The flu was devastating to troops fighting in Europe.  Chaplain (CDR) David Thompson, CHC, USNR (Ret.) has done extensive research on the effects of the flu on the military.  “It was during the Meuse Argonne Campaign when the pandemic hit the AEF in full force in September-November 1918, killing over 20,000 in this campaign.  Another 30,000 died in training camps in the US.  This flu pandemic accounted for over 50 percent of all WW I dead (40 percent with the AEF in France…20,000 American soldiers and 60 percent in training camps in the US…30,000 American soldiers) amounting to 52,199 WW I soldiers dying in bed hemorrhaging to death of the flu, not valiantly charging enemy trenches in France (50,280 died in combat). The most common experience of WW I soldiers and sailors was not combat, but rather suffering through or dying from the Great Flu Pandemic in the Fall of 1918…at the height of the Meuse Argonne Campaign in Europe.”



Back in Minnesota, add to this the horrific wildfire that hit northern Minnesota on October 12, 1918.  High winds combined many smaller fires into an inferno that literally incinerated the towns in its path, including Arnold, Automba, Brookston, Cloquet, Kaleval, Kettle River, Lawler, Lester Park, Moose Lake, and Woodland.  Many others were damaged.  453 people and tens of thousands of animals died and many more suffered burns.  Duluth only escaped certain destruction when the wind suddenly reversed direction – with nothing left to burn, the fire died.  The Spanish Flu hit this area of Minnesota one week later, testing the medical resources of the State severely.



By March 1919, 1,111 Minneapolis residents had died of the flu. At Minneapolis General, all non-flu patients were moved to private hospitals, and for six weeks, 1,115 patients were treated; nearly one in four died. It abated for awhile but returned the next winter.  The disease managed to kill 7,521Minnesotans in 1918 and more than 4,200 over the course of the following two years.
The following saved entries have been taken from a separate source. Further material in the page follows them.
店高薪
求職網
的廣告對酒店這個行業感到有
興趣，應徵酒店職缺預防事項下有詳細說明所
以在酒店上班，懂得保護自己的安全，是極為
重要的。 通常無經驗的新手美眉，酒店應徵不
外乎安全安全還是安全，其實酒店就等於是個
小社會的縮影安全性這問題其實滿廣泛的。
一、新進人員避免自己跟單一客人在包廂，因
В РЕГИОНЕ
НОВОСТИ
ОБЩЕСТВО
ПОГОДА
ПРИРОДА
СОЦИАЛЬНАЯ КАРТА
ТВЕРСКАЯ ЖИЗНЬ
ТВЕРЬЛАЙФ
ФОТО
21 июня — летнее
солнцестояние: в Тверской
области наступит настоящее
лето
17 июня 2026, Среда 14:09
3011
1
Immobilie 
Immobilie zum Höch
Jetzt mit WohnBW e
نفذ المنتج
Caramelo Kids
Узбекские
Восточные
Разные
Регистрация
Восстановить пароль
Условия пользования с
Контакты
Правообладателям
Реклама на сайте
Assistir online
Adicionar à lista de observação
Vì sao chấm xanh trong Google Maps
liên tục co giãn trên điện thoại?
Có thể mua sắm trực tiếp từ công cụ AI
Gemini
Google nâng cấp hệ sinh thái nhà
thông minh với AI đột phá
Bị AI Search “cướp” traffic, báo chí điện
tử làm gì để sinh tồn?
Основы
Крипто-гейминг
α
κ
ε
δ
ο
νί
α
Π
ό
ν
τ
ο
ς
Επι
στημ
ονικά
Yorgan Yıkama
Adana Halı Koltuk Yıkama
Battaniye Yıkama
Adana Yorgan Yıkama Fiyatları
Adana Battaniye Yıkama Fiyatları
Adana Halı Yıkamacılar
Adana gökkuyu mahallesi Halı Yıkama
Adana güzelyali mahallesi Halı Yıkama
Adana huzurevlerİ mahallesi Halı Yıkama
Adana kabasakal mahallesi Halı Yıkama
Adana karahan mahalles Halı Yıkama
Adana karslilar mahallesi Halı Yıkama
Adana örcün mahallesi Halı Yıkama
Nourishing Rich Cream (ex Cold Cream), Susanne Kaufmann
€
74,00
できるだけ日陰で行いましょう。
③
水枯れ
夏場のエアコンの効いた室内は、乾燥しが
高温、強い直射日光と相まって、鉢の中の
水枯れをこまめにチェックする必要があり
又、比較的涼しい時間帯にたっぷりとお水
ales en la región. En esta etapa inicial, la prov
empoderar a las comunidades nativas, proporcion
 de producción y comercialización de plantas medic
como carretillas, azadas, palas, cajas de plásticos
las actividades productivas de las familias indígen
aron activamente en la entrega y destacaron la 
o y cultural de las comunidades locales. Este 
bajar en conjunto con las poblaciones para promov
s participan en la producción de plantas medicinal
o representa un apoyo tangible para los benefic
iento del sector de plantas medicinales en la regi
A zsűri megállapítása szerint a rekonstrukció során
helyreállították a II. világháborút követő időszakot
In 1917 it infected 25.8 million Americans out of a population of 105 million and killed an estimated 650,000 in the US, and perhaps up to 100 million around the world.



The flu ended only because anyone who had survived it was immune to it, and the gene would have to mutate or die.



In the 1990s, scientists tried to resurrect the 1918 virus in order to study it with modern procedures and equipment. Eventually three samples were found: two that Army doctors had preserved and had been stored in a warehouse for years, and one that was obtained from an obese woman buried in the permafrost in Brevik, Alaska. Scientists continue to work with these samples and their genetic information, and no definitive answer has yet been found.



There are still no cures for viruses, and the only protection against the flu is a vaccine. Flu vaccines were developed in the 1930s, although smaller outbreaks occurred in 1957 and 1968. Despite the Swine Flu debacle of 1976, yearly flu shots are routine today.